With development of the mobile Internet and popularization of smart terminals, data traffic grows rapidly. With advantages of a high rate and low costs, a wireless local area network (WLAN) becomes one of the mainstream mobile broadband access technologies.
To significantly improve a service transmission rate of a WLAN system, in the next-generation Institute of Electrical and Electronics Engineers (IEEE) 802.11ax standard, on the basis of an existing orthogonal frequency division multiplexing (OFDM) technology, an orthogonal frequency division multiple access (OFDMA) technology is further used. In the OFDMA technology, a time-frequency resource of an air interface radio channel is divided into multiple orthogonal time-frequency resource blocks (RB, Resource Block); the RBs may be shared in a time domain, and may be orthogonal in a frequency domain.
In an existing WiFi system (for example, 11n or 11ac), a terminal still performs channel access by using a contention manner of carrier sense with collision avoidance. When a quantity of users increases, because channel access collisions increase, a system average throughput drops rapidly. In current work of a new WiFi standard (11ax), it is already decided to introduce an OFDMA technology in a WiFi system, to achieve an objective of improving a system average throughput in a high-density scenario. As an important part used for channel estimation in the existing WiFi system, an LTF also continues to be used in an OFDMA mode in the new WiFi standard. Therefore, in the OFDMA mode, a manner of generating an LTF becomes a research focus.

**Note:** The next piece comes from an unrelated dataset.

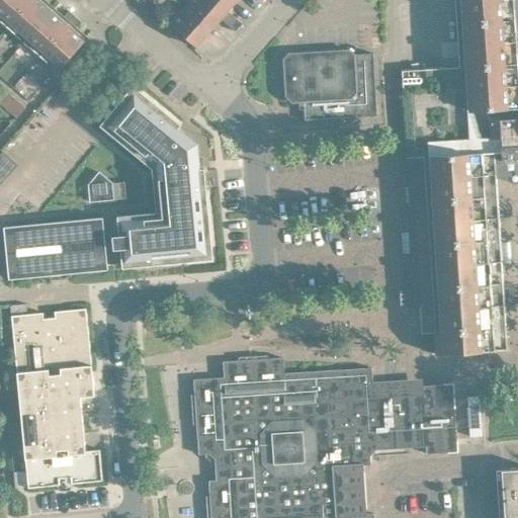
[(0,0),(0,19),(8,26),(30,0),(0,0)]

In the prior art, an 80-MHz LTF or a 160-MHz LTF in the 802.11ac standard is used as a basic template, from which values in a carrier part corresponding to a resource block scheduled by a user in an OFDMA mode are extracted, and values in a carrier part that does not correspond to the resource block are padded with 0s, so as to generate an LTF used by the user in the OFDMA mode. However, when a method in the prior art is used, a peak to average power ratio (PAPR) is relatively high.